Линд показал себя превосходным работником, так что Колби не мог на него нахвалиться. «Ты великолепно ведешь дело, Джим, — не раз говорил ему Колби, — держи так и дальше, и скоро ты станешь полноправным партнером». Для Линда не было тайной, чего хочет Колби. У него не было сыновей, и как и его собственный тесть много лет назад, так теперь и он искал себе достойного наследника. Линд видел Колби насквозь. Партнерство? Разумеется, суть была в другом. Колби видел в нем своего преемника. Отлично, думал Линд. Значит, он доверяет мне.
В конторе Колби рассуждал о сыновьях, которых родят Фрэн с Линдом, как о давным-давно решенном деле, ожидая появления двух, а то и больше внуков. Дома Фрэн вела нескончаемые разговоры об очередном ребенке очередной подруги, сетуя, что у нее нет собственных детей. Но Линд не хотел иметь детей. Хватит того, что он женился на женщине, которую не любил, ради дела; с беззаботным эгоизмом он показал, что для счастливо найденной «крыши» дети не так уж обязательны. Да и что это за отец, которого почти никогда нет дома, который вечно в разъездах. Для ребенка нет ничего хуже, чем иметь отца, который вовсе не жаждал его появления на свет, — уж кто-кто, а он знал это лучше многих. Будь у него другое прошлое, другое детство, может быть, он сейчас испытывал бы совсем другие чувства. Но теперь было поздно думать о том, что могло бы быть. Теперь ему оставалось уповать только на то, что его частые отлучки не позволят Фрэн слишком скоро забеременеть. Не говорить же ей в самом деле, что он не хочет иметь детей. Следовало вести себя так, как все от него ожидали.

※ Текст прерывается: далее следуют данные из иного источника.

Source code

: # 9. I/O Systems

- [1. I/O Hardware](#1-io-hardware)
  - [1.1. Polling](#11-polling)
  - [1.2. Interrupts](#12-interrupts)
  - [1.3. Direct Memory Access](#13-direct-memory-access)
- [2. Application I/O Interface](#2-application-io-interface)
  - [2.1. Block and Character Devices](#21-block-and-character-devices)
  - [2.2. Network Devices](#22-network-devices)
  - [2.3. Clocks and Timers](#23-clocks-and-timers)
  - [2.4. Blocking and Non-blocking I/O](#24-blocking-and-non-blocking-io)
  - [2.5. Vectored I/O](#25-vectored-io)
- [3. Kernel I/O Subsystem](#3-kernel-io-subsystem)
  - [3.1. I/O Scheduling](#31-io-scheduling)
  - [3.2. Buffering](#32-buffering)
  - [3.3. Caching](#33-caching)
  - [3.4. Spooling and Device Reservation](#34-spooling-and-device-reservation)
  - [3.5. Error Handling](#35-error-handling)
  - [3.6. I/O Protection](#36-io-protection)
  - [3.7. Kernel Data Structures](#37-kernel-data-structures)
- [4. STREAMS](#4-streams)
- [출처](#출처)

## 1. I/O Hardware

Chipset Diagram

Хотелось бы ему иногда знать, не слишком ли велики их ожидания.
Нью-Йорк, август 1954
Гаррисон Колби приподнялся, улыбаясь Фрэн, приближавшейся к его столику в ресторане «Эль Морокко» летним солнечным днем.
— Как хорошо, что ты пришла! — сказал он, усаживая ее рядом с собой. — Но что привело тебя на Манхэттен?
— Я была у доктора, — тихо сказала она.
— Да? — Его брови приподнялись в недоумении. — Надеюсь, ничего серьезного?